> **Data for this task**:

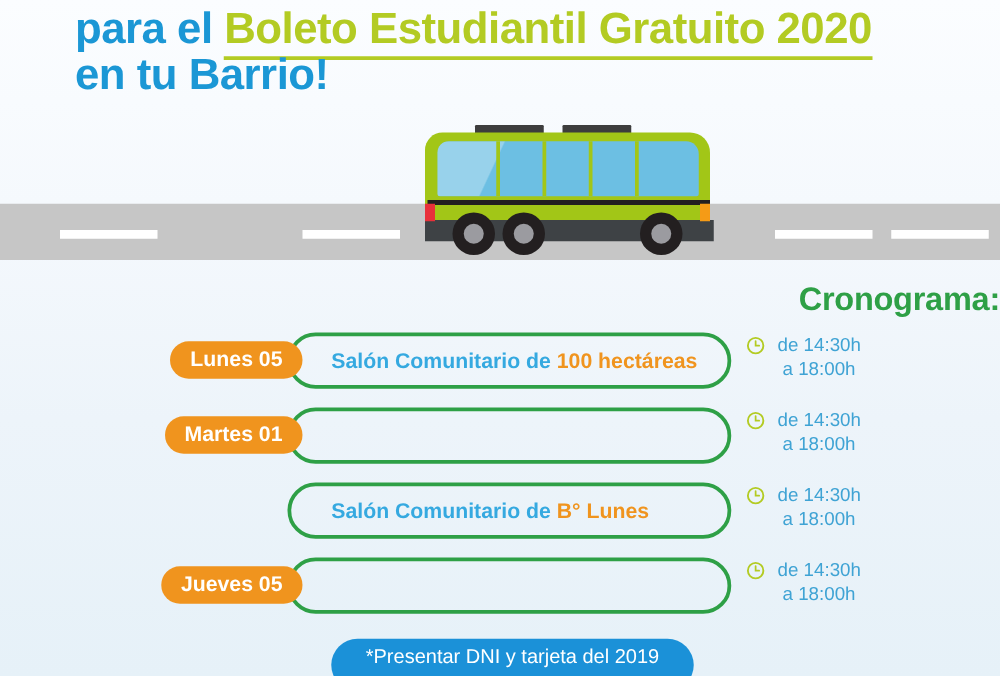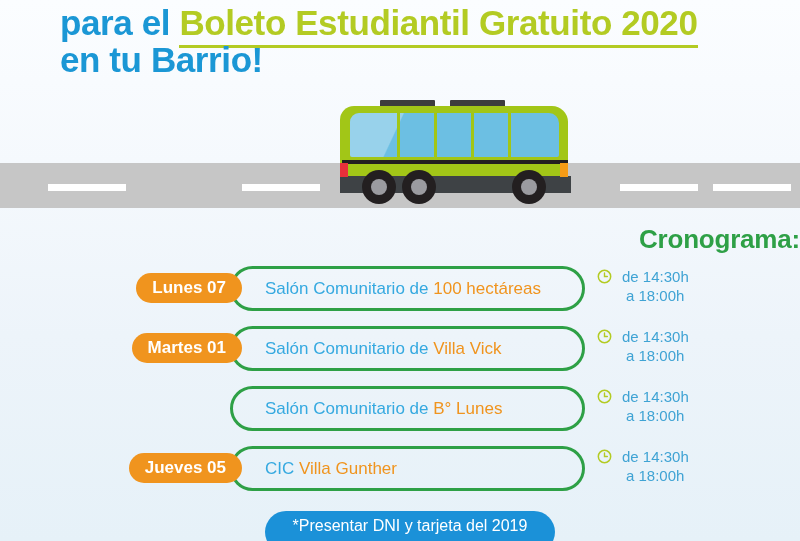--- a/index.html
+++ b/index.html
@@ -198,21 +198,21 @@
     background: transparent;
     z-index: 1;
   }
   .venue-text {
     position: absolute;
     left: 265px;
     top: 4px;
     height: 40px;
     line-height: 45px;
     font-size: 17px;
-    font-weight: normal;
+    font-weight: bold;
     color: #35a9e0;
     white-space: nowrap;
     z-index: 3;
   }
   .venue-text .hl { color: #f0941e; }
 
   .time-block {
     position: absolute;
     left: 597px;
     top: 5px;
@@ -281,39 +281,38 @@
     <div class="wheel" style="left:32px;"></div>
     <div class="wheel" style="left:72px;"></div>
     <div class="wheel" style="left:182px;"></div>
   </div>
 
   <div class="cronograma">Cronograma:</div>
 
   <div class="schedule">
 
     <div class="sched-row">
-      <div class="day-pill">Lunes 07</div>
+      <div class="day-pill">Lunes 05</div>
       <div class="venue-box"></div>
       <div class="venue-text"><span>Salón Comunitario de </span><span class="hl">100 hectáreas</span></div>
       <div class="time-block">
         <svg class="clock-icon" viewBox="0 0 16 16">
           <circle cx="8" cy="8" r="6.6" fill="none" stroke="#b3cb23" stroke-width="1.6"></circle>
           <path d="M8 4.2 V8 H11" fill="none" stroke="#b3cb23" stroke-width="1.5" stroke-linecap="round"></path>
         </svg>
         <div class="time-lines">
           <div class="t1">de 14:30h</div>
           <div class="t2">a 18:00h</div>
         </div>
       </div>
     </div>
 
     <div class="sched-row">
       <div class="day-pill">Martes 01</div>
       <div class="venue-box"></div>
-      <div class="venue-text"><span>Salón Comunitario de </span><span class="hl">Villa Vick</span></div>
       <div class="time-block">
         <svg class="clock-icon" viewBox="0 0 16 16">
           <circle cx="8" cy="8" r="6.6" fill="none" stroke="#b3cb23" stroke-width="1.6"></circle>
           <path d="M8 4.2 V8 H11" fill="none" stroke="#b3cb23" stroke-width="1.5" stroke-linecap="round"></path>
         </svg>
         <div class="time-lines">
           <div class="t1">de 14:30h</div>
           <div class="t2">a 18:00h</div>
         </div>
       </div>
@@ -330,21 +329,20 @@
         <div class="time-lines">
           <div class="t1">de 14:30h</div>
           <div class="t2">a 18:00h</div>
         </div>
       </div>
     </div>
 
     <div class="sched-row">
       <div class="day-pill">Jueves 05</div>
       <div class="venue-box"></div>
-      <div class="venue-text"><span>CIC </span><span class="hl">Villa Gunther</span></div>
       <div class="time-block">
         <svg class="clock-icon" viewBox="0 0 16 16">
           <circle cx="8" cy="8" r="6.6" fill="none" stroke="#b3cb23" stroke-width="1.6"></circle>
           <path d="M8 4.2 V8 H11" fill="none" stroke="#b3cb23" stroke-width="1.5" stroke-linecap="round"></path>
         </svg>
         <div class="time-lines">
           <div class="t1">de 14:30h</div>
           <div class="t2">a 18:00h</div>
         </div>
       </div>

> **Work instruction**: Pictures in the records are to be left out; repeat everything else exactly.

> **Result of the task**:
--- a/index.html
+++ b/index.html
@@ -198,21 +198,21 @@
     background: transparent;
     z-index: 1;
   }
   .venue-text {
     position: absolute;
     left: 265px;
     top: 4px;
     height: 40px;
     line-height: 45px;
     font-size: 17px;
-    font-weight: normal;
+    font-weight: bold;
     color: #35a9e0;
     white-space: nowrap;
     z-index: 3;
   }
   .venue-text .hl { color: #f0941e; }
 
   .time-block {
     position: absolute;
     left: 597px;
     top: 5px;
@@ -281,39 +281,38 @@
     <div class="wheel" style="left:32px;"></div>
     <div class="wheel" style="left:72px;"></div>
     <div class="wheel" style="left:182px;"></div>
   </div>
 
   <div class="cronograma">Cronograma:</div>
 
   <div class="schedule">
 
     <div class="sched-row">
-      <div class="day-pill">Lunes 07</div>
+      <div class="day-pill">Lunes 05</div>
       <div class="venue-box"></div>
       <div class="venue-text"><span>Salón Comunitario de </span><span class="hl">100 hectáreas</span></div>
       <div class="time-block">
         <svg class="clock-icon" viewBox="0 0 16 16">
           <circle cx="8" cy="8" r="6.6" fill="none" stroke="#b3cb23" stroke-width="1.6"></circle>
           <path d="M8 4.2 V8 H11" fill="none" stroke="#b3cb23" stroke-width="1.5" stroke-linecap="round"></path>
         </svg>
         <div class="time-lines">
           <div class="t1">de 14:30h</div>
           <div class="t2">a 18:00h</div>
         </div>
       </div>
     </div>
 
     <div class="sched-row">
       <div class="day-pill">Martes 01</div>
       <div class="venue-box"></div>
-      <div class="venue-text"><span>Salón Comunitario de </span><span class="hl">Villa Vick</span></div>
       <div class="time-block">
         <svg class="clock-icon" viewBox="0 0 16 16">
           <circle cx="8" cy="8" r="6.6" fill="none" stroke="#b3cb23" stroke-width="1.6"></circle>
           <path d="M8 4.2 V8 H11" fill="none" stroke="#b3cb23" stroke-width="1.5" stroke-linecap="round"></path>
         </svg>
         <div class="time-lines">
           <div class="t1">de 14:30h</div>
           <div class="t2">a 18:00h</div>
         </div>
       </div>
@@ -330,21 +329,20 @@
         <div class="time-lines">
           <div class="t1">de 14:30h</div>
           <div class="t2">a 18:00h</div>
         </div>
       </div>
     </div>
 
     <div class="sched-row">
       <div class="day-pill">Jueves 05</div>
       <div class="venue-box"></div>
-      <div class="venue-text"><span>CIC </span><span class="hl">Villa Gunther</span></div>
       <div class="time-block">
         <svg class="clock-icon" viewBox="0 0 16 16">
           <circle cx="8" cy="8" r="6.6" fill="none" stroke="#b3cb23" stroke-width="1.6"></circle>
           <path d="M8 4.2 V8 H11" fill="none" stroke="#b3cb23" stroke-width="1.5" stroke-linecap="round"></path>
         </svg>
         <div class="time-lines">
           <div class="t1">de 14:30h</div>
           <div class="t2">a 18:00h</div>
         </div>
       </div>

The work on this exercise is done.